Step up movies with moose series#
The unabashed wackiness of the Step Up series is crystallized in Step Up Revolution, the fourth installment in the franchise released in July 2012. With speakers sewed into the evil leader’s jacket! Luckily, Moose escapes, or else he might have taken a backflip to the face. Instead of beating Moose up, though, the crew aggressively… dances at him. Moose has just unwittingly embarrassed another crew with his dance moves on the streets of New York, and that villainous crew is about to get revenge by cornering the kid in an empty restroom. My favorite preposterous Step Up sequence comes in Step Up 3-D, when the fiercely beloved funnyman Moose (Adam Sevani) is wandering into a bathroom ( watch here beginning at the 3:50 mark). And the tempo of the music is never, ever slow. You can pull off expert choreography on top of cars, in science labs, in art galleries and in office buildings. In Step Up world, all of life’s problems can be solved by a nice crew pulling off cool stunts.

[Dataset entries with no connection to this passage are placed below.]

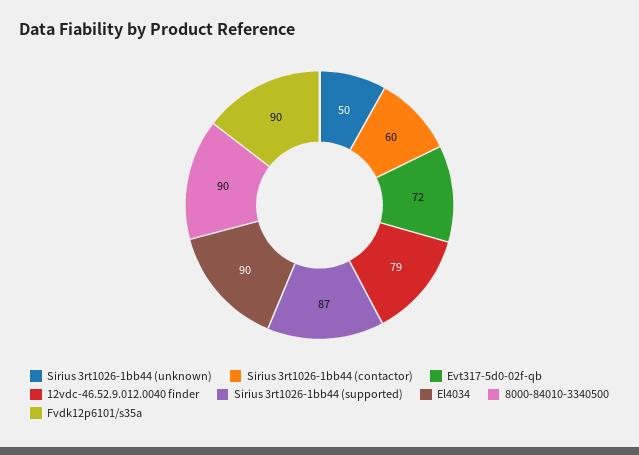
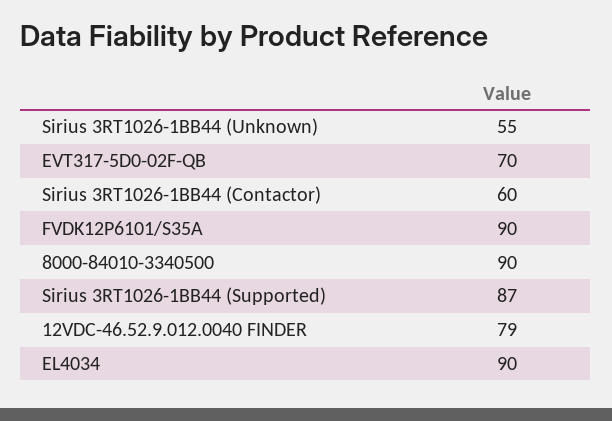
  {
-   "Sirius 3rt1026-1bb44 (unknown)": 50,
+   "Sirius 3rt1026-1bb44 (unknown)": 55,
    "Sirius 3rt1026-1bb44 (contactor)": 60,
-   "Evt317-5d0-02f-qb": 72,
+   "Evt317-5d0-02f-qb": 70,
    "12vdc-46.52.9.012.0040 finder": 79,
    "Sirius 3rt1026-1bb44 (supported)": 87,
    "El4034": 90,
    "8000-84010-3340500": 90,
    "Fvdk12p6101/s35a": 90
  }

Step up movies with moose movie#
No one should ever take the plot of a Step Up movie seriously, though, because the franchise’s creators (including long-running producer Adam Shankman and original director Jon M. These movies are technically “dramas,” and there are always moments two-thirds of the way through when the hero believes that, as hard as they have danced, their dancing didn’t go hard enough.

I have to stress the importance of silliness in the Step Up franchise. And in 2010, Step Up 3-D was the most fun yet: lots of the best characters from The Streets were back, and although the plot was almost absurd in its implausibility, the dancing was gleefully arranged, from a single-shot “Singin’ In The Rain” homage to a battle between crews improbably called the Pirates and the House of Samurai. I re-watched the original Step Up and started to enjoy the nuances of Tatum’s stone-faced lead performance.

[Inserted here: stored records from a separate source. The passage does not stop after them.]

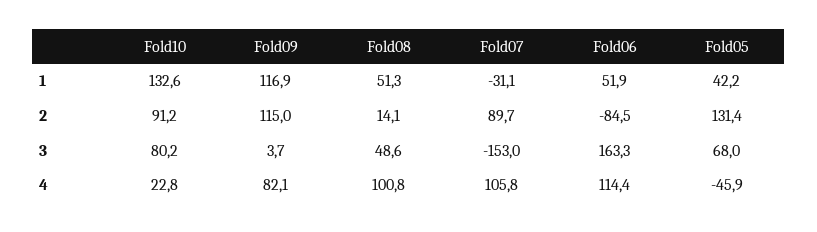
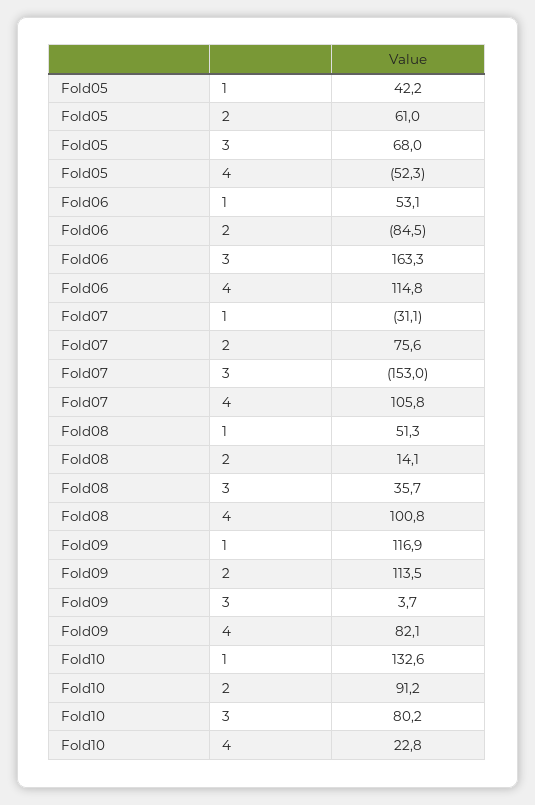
  {
    "Fold10": {
      "1": 132.6,
      "2": 91.2,
      "3": 80.2,
      "4": 22.8
    },
    "Fold09": {
      "1": 116.9,
-     "2": 115,
+     "2": 113.5,
      "3": 3.7,
      "4": 82.1
    },
    "Fold08": {
      "1": 51.3,
      "2": 14.1,
-     "3": 48.6,
+     "3": 35.7,
      "4": 100.8
    },
    "Fold07": {
      "1": -31.1,
-     "2": 89.7,
+     "2": 75.6,
      "3": -153,
      "4": 105.8
    },
    "Fold06": {
-     "1": 51.9,
+     "1": 53.1,
      "2": -84.5,
      "3": 163.3,
-     "4": 114.4
+     "4": 114.8
    },
    "Fold05": {
      "1": 42.2,
-     "2": 131.4,
+     "2": 61,
      "3": 68,
-     "4": -45.9
+     "4": -52.3
    }
  }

The characters in Step Up 2: The Streets were more engaging, the soundtrack had multiple Missy Elliott songs, and the final dance sequence - a crew battle for the underground competition ‘The Streets’ - was jaw-dropping. These movies kept coming out… and I started liking them. The key ingredients to a Step Up movie quickly became clear: something-to-prove hero, urban setting, exposed six-packs, Flo Rida music. A quick-to-produce, crazy-profitable franchise was born. The spectacularly titled sequel, Step Up 2: The Streets, was originally supposed to head straight to video, like the You Got Served and Bring It On franchises before it, but Disney instead decided to quietly release Step Up 2: The Streets on a sleepy February weekend in 2008, just 18 months after the original Step Up was released, and the sequel grossed $150 million worldwide. Yet the film’s $12 million budget and $114 million international gross made a follow-up inevitable. Step Up was a hit in the U.S., but nowhere near a cultural phenomenon.

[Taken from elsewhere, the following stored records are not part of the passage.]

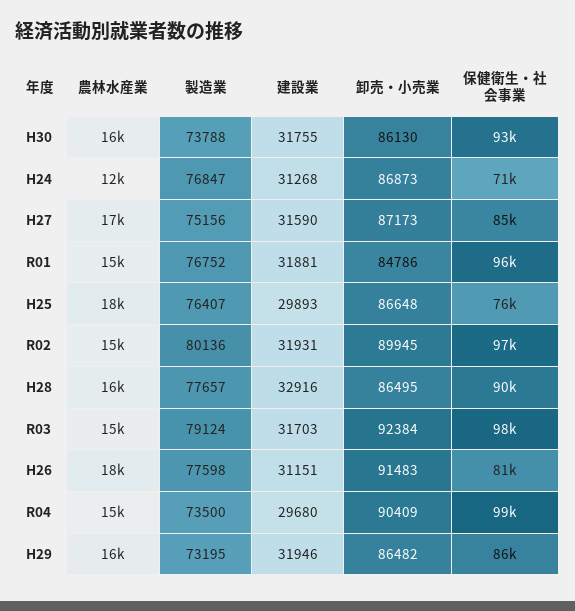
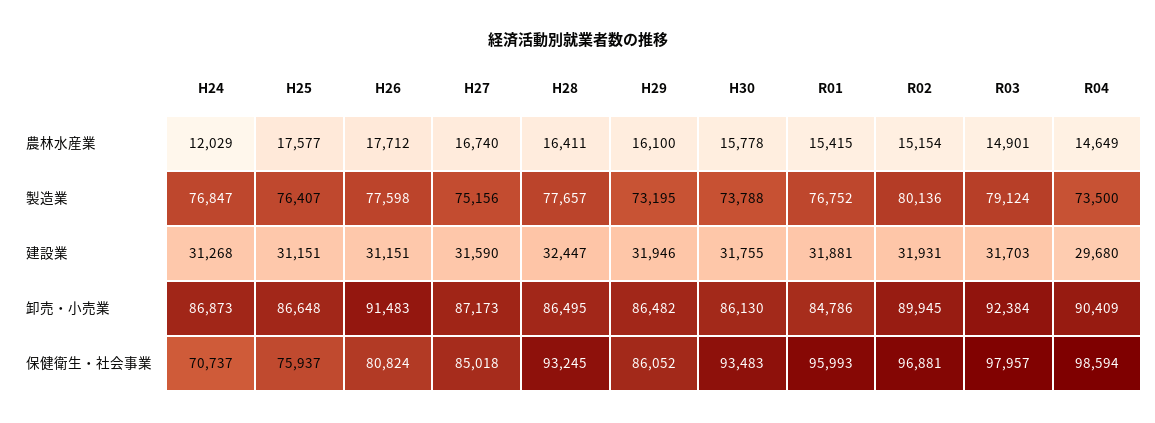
  {
    "農林水産業": {
      "H30": 15778,
      "H24": 12029,
      "H27": 16740,
      "R01": 15415,
      "H25": 17577,
      "R02": 15154,
      "H28": 16411,
      "R03": 14901,
      "H26": 17712,
      "R04": 14649,
      "H29": 16100
    },
    "製造業": {
      "H30": 73788,
      "H24": 76847,
      "H27": 75156,
      "R01": 76752,
      "H25": 76407,
      "R02": 80136,
      "H28": 77657,
      "R03": 79124,
      "H26": 77598,
      "R04": 73500,
      "H29": 73195
    },
    "建設業": {
      "H30": 31755,
      "H24": 31268,
      "H27": 31590,
      "R01": 31881,
-     "H25": 29893,
+     "H25": 31151,
      "R02": 31931,
-     "H28": 32916,
+     "H28": 32447,
      "R03": 31703,
      "H26": 31151,
      "R04": 29680,
      "H29": 31946
    },
    "卸売・小売業": {
      "H30": 86130,
      "H24": 86873,
      "H27": 87173,
      "R01": 84786,
      "H25": 86648,
      "R02": 89945,
      "H28": 86495,
      "R03": 92384,
      "H26": 91483,
      "R04": 90409,
      "H29": 86482
    },
    "保健衛生・社会事業": {
      "H30": 93483,
      "H24": 70737,
      "H27": 85018,
      "R01": 95993,
      "H25": 75937,
      "R02": 96881,
-     "H28": 90000,
+     "H28": 93245,
      "R03": 97957,
      "H26": 80824,
      "R04": 98594,
      "H29": 86052
    }
  }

He played a disadvantaged kid who ends up performing community service at an arts school and teaching those fussy ballet students a thing or two about street dancing Step Up was a fish-out-of-water story that had been told by Save The Last Dance five years earlier. The first Step Up, released in August 2006, was a forgettable Channing Tatum vehicle before Tatum was a recognizable name. I understand that the Step Up movies are widely derided as dance shlock.